Re: [Shadow] Q: Removable shadows (and an idea for lightweight shadows)?

On Thu, Mar 26, 2015 at 11:36 AM, Travis Leithead <
travis.leithead@microsoft.com> wrote:

> > From: Justin Fagnani [mailto:justinfagnani@google.com]
> >> Elements expose this “shadow node list” via APIs that are very similar
> to
> >> existing node list management, e.g., appendShadowChild(),
> insertShadowBefore(),
> >> removeShadowChild(), replaceShadowChild(), shadowChildren[],
> shadowChildNodes[].
> >
> >This part seems like a big step back to me. Shadow roots being actual
> nodes means
> >that existing code and knowledge work against them.
>
> "existing code and knowledge work against them" -- I'm not sure you
> understood correctly.
>

No, I think I understood :)

ShadorRoot extends DocumentFragment, and thus Node and has all the API yo
would expect like querySelector(), qsA(), childNodes(), textContent,
appendChild(), cloneNode(), insertBefore(), etc... You can pass a
ShadowRoot to any API expecting a node. For instance, deep traversal though
shadow trees only requires updating normal traversal to crawl into shadows,
it doesn't require teaching it a multitude of shadow*() methods.

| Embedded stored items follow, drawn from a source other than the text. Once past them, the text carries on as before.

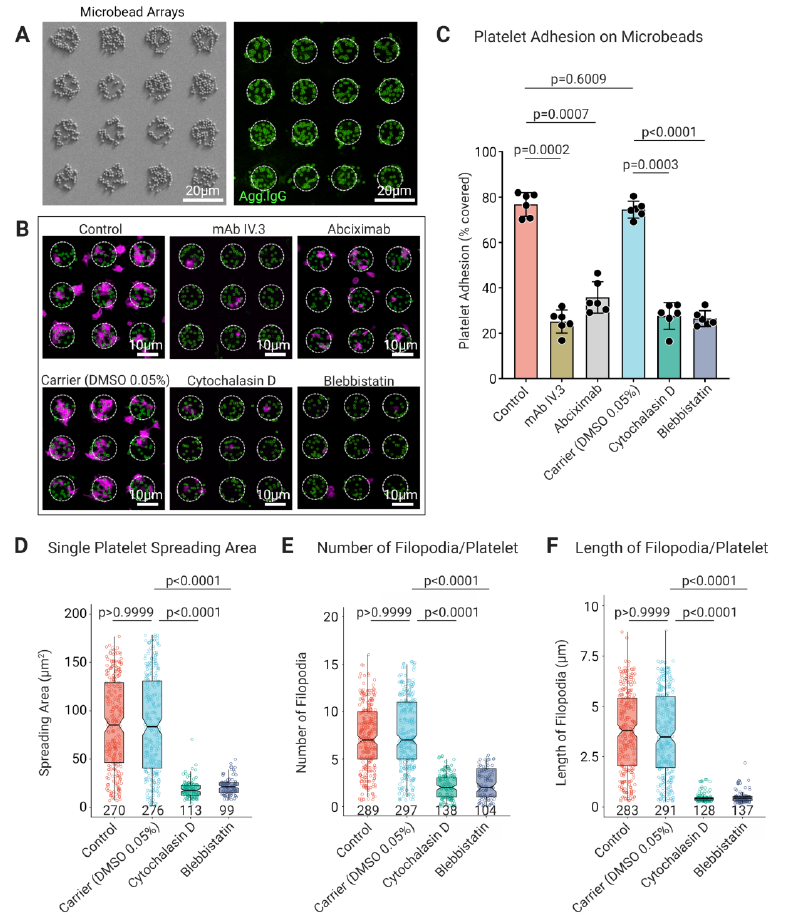
Figure 3. Platelet cytoskeletal destabilization leads to a decrease in platelet spreading on Agg-IgG functionalized ‘bacteriamimetic’ microbeads arrays due to abrogation of filopodia formation ( A ) SEM and CLSM images (detected using goat anti-human IgG Alexa 488 in green) of Agg-IgG functionalized ‘bacteriamimetic’ microbead arrays; ( B ) Representative CLSM images of platelet adhesion and ( C ) analysis of spreading area of single platelets pretreated with Fc γ RIIA blocking mAb IV.3 (4 µ g/mL), integrin α IIb β 3 blocking antibody, cytochalasin D (25 µ M), and blebbistatin (10 µ M) shows significant reduction in comparison with untreated platelets (control) and DMSO 0.05% (as a carrier) on their spreading on Agg-IgG functionalized ‘bacteriamimetic’ microbeads arrays (platelet F-actin in magenta, Agg-IgG detected using goat anti-human IgG Alexa 488 in green). Data represent mean ± SD from n = 6 donors, and statistical comparisons were performed using one-way ANOVA, followed by Tukey’s multiple comparisons test. Inhibition of platelet F-actin polymerization by cytochalasin D (25 µ M) and myosin II ATPase inhibitor blebbistatin (10 µ M) significantly reduces ( D ) spreading area, ( E ) number, and ( F ) length of filopodia in single platelets in comparison with untreated platelets (control) and DMSO 0.05% (as carrier) on Agg-IgG functionalized ‘bacteriamimetic’ microbeads arrays. Statistical comparisons were performed by one-way ANOVA on ranks (non- parametric) followed by Dunn’s multiple comparisons test. Boxplots extend from 10 to 90 percentiles, and p < 0.05 is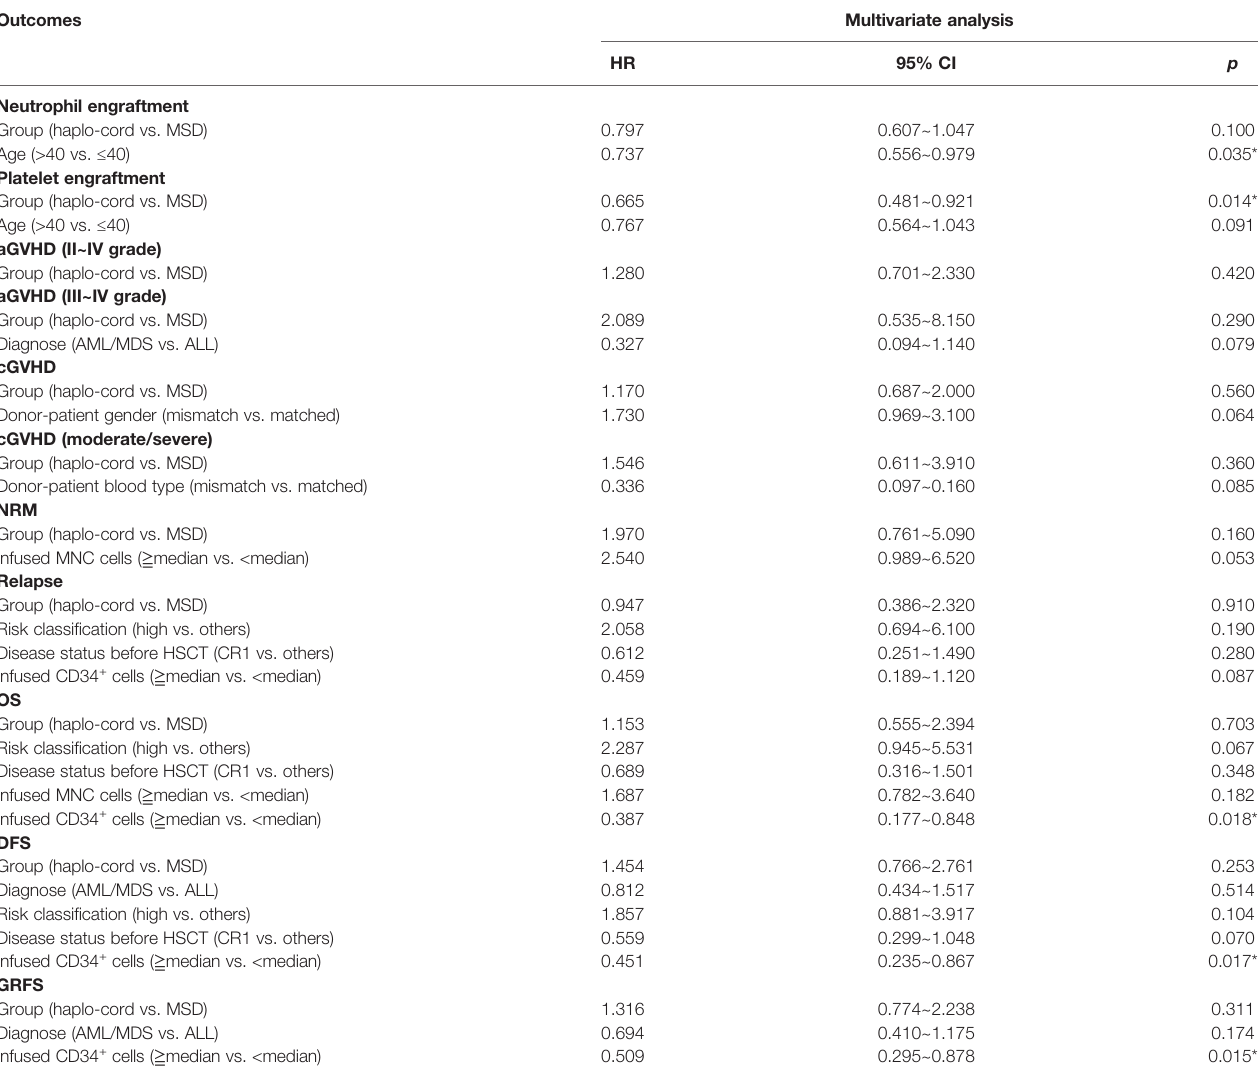
TABLE 2 | Multivariate analyses for transplant outcomes. Outcomes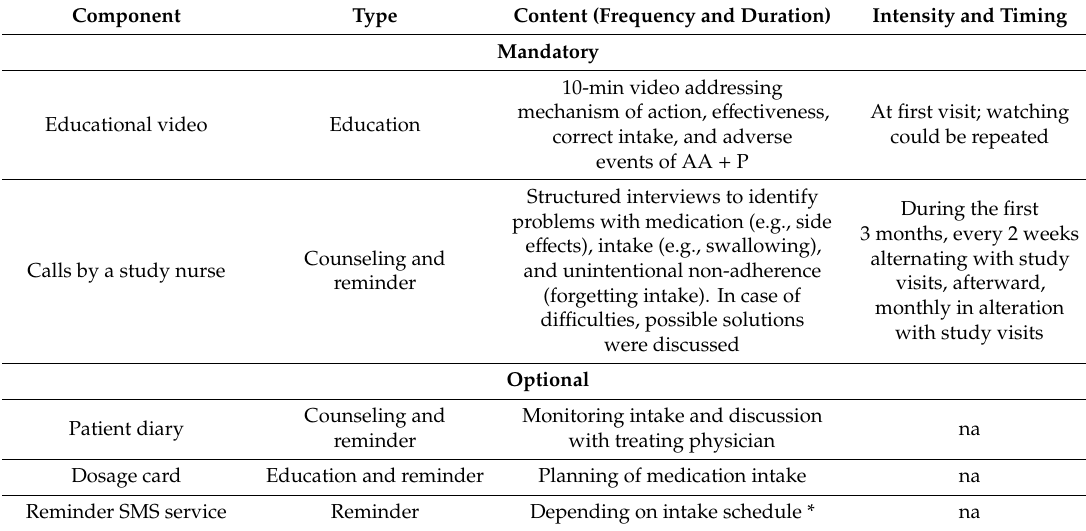
Table 1. Overview of the di ff erent adherence-enhancing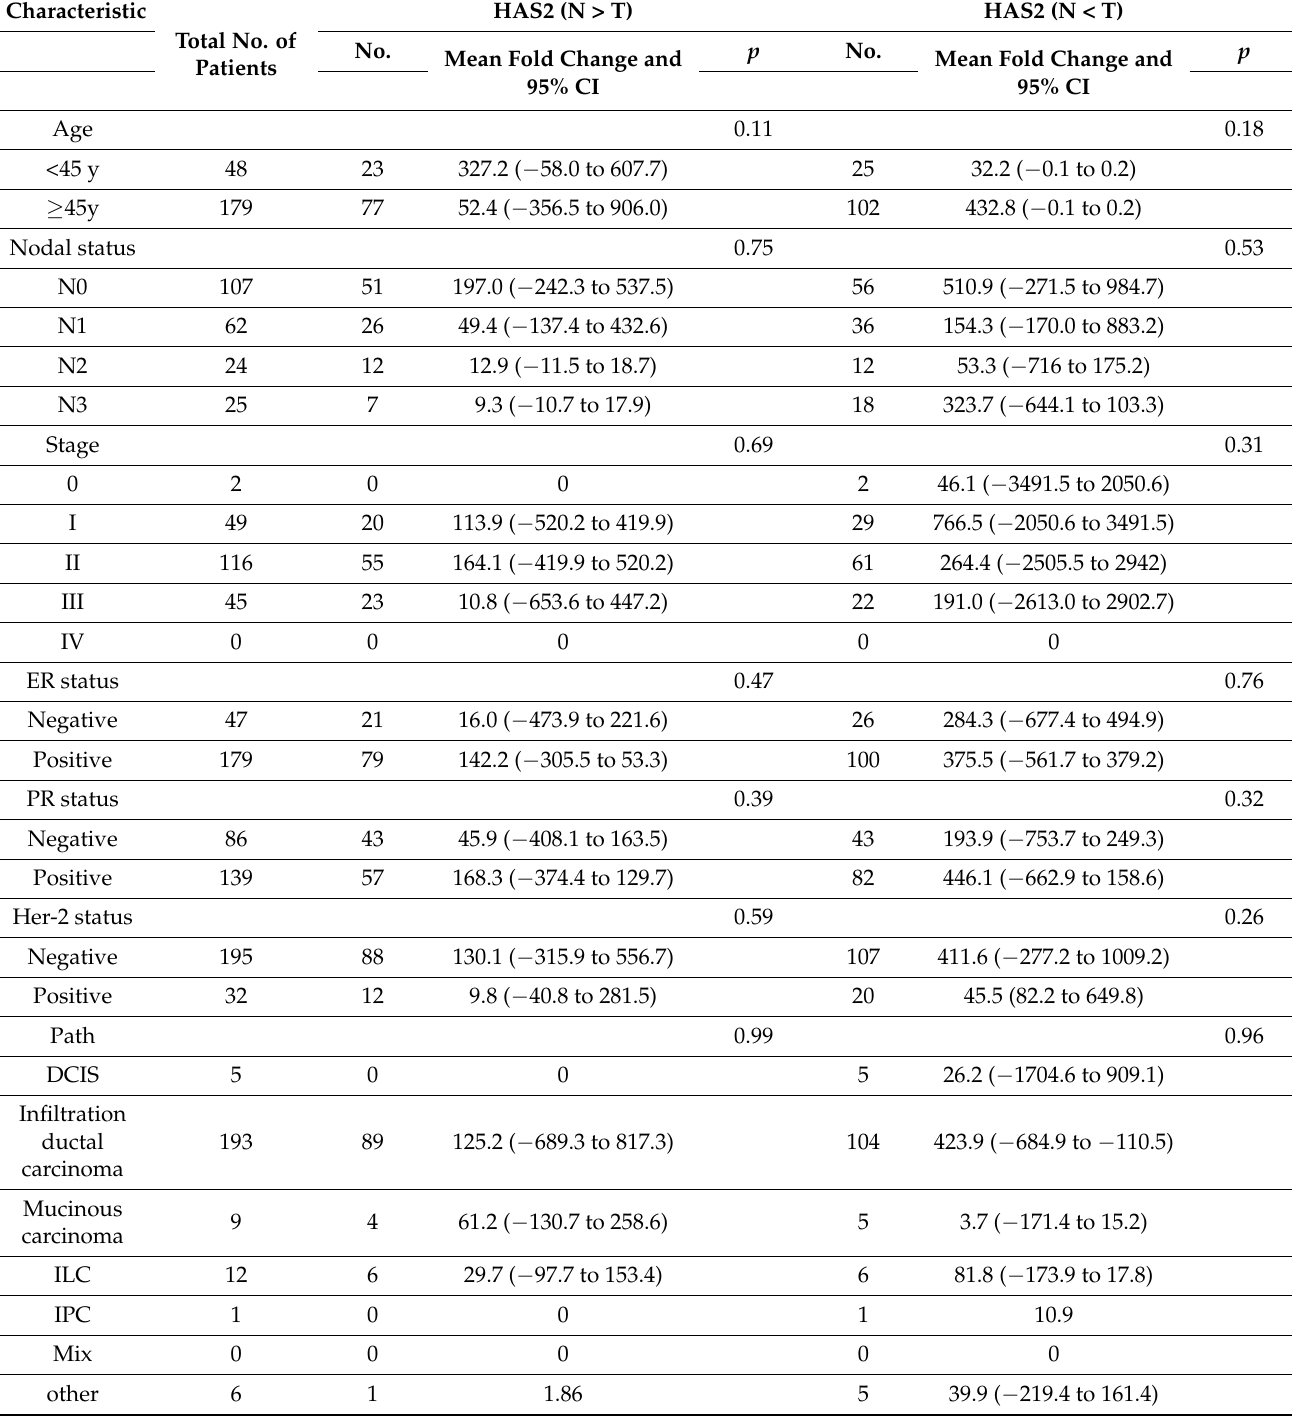
Table 2. Demographic evaluation of clinical criteria and HAS2 mRNA expression fold changes between tumor vs. normal paired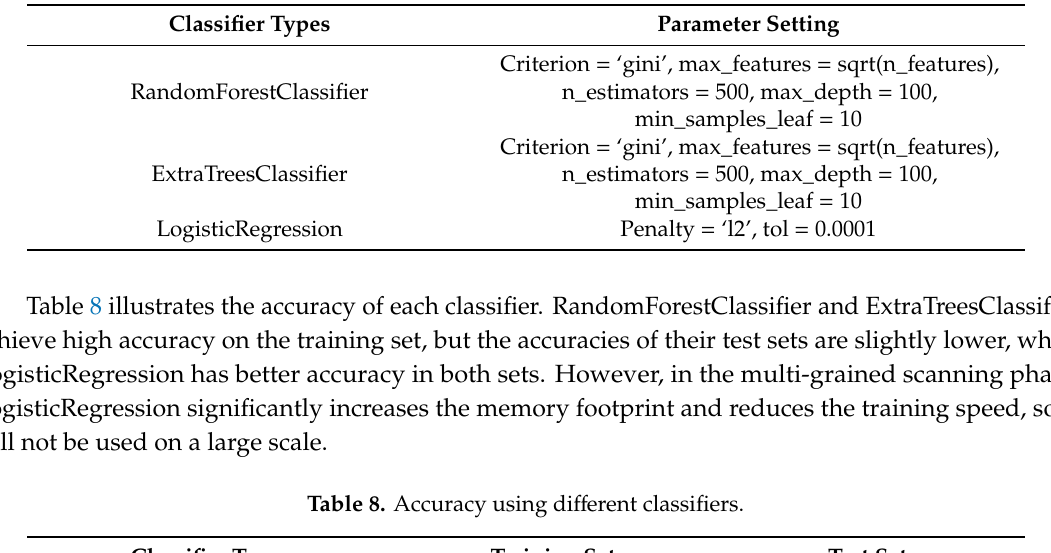
Table 7. Original experimental parameter setting of multi-grained scanning.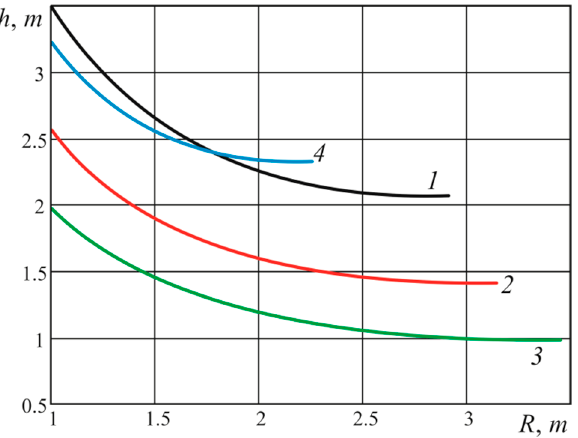
Figure 4. Determination of the circular recess drilling interval: 1—siltstone, 2—stone sandstone, 3—fine-grained limestone, 4—dolomite.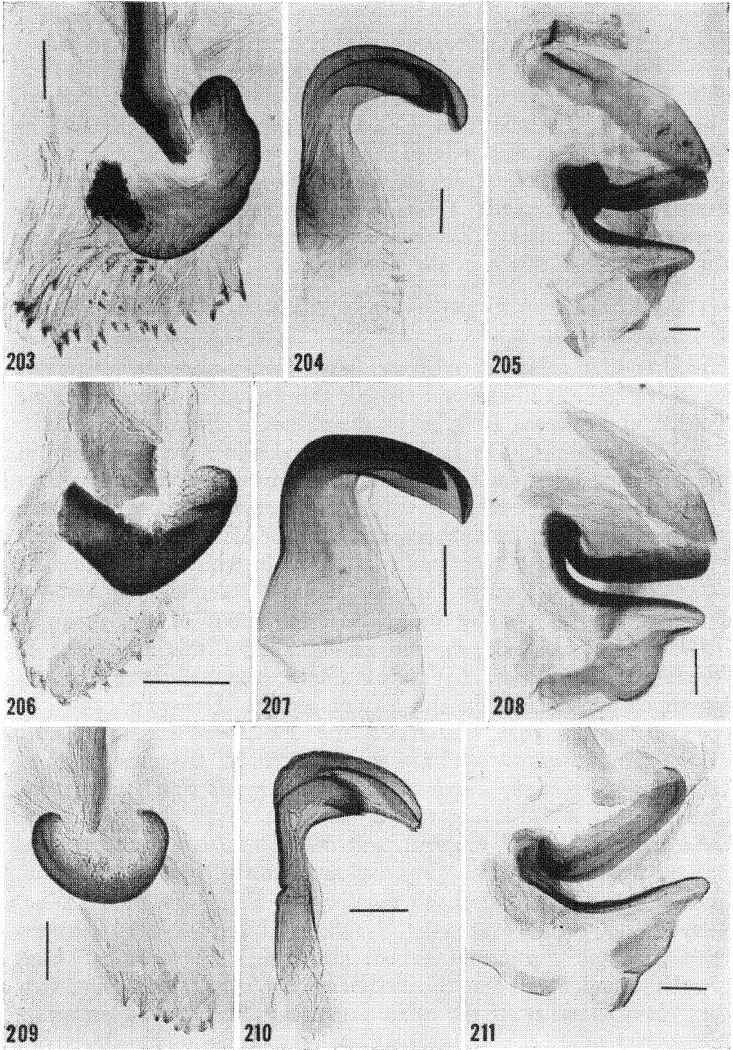
Figs. 203-211. 203-205. (962 L). Parahormetica cicatricosa. (from speci- men shown in Fig. 172). 206-208. (972 L). Oxycercus lberuianus. (from specimen shown in Fig. 173). 209-211. (49 USNM). Bionoblatta itatiayae. (from specimen shown in Fig. 174). (scale 0.3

> Nodes in the "shadow child list" wouldn't show up in the childNodes list,
> nor in any of the
> node traversal APIs (e.g., not visible to qSA, nextSibling,
> previousSibling, children, childNodes,
> ect.
>
> Trivially speaking, if you wanted to hide two divs that implement a "stack
> panel" and have some
> element render it, you'd just do:
> element.appendShadowChild(document.createElement('div'))
> element.appendShadowChild(document.createElement('div'))
>
> Those divs would not be discoverable by any traditional DOM APIs (they
> would now be on the
> "shadow side"), and the only way to see/use them would be to use the new
> element.shadowChildren
> collection.
>

As in the current API where the only way to see shadow children is by
accessing a shadow root. Your examples become:
element.shadowRoot.appendChild(document.createElement('div'))
element.shadowRoot.appendChild(document.createElement('div'))

Or things like: function writeDivSoup(container){...}, which will work as
writeDivSoup(element.shadowRoot)


> But perhaps I'm misunderstanding your point.
>
> >The API surface that you'd have to duplicate with shadow*() methods would
> be quite large.
>
> That's true. Actually, I think the list above is probably about it.
>

querySelector(), find() and friends are important. Plus, speaking of find()
what about additions to Node and DocumentFragment in the future? Do you
keep just adding things like queryShadowSelector() and shadowFind()?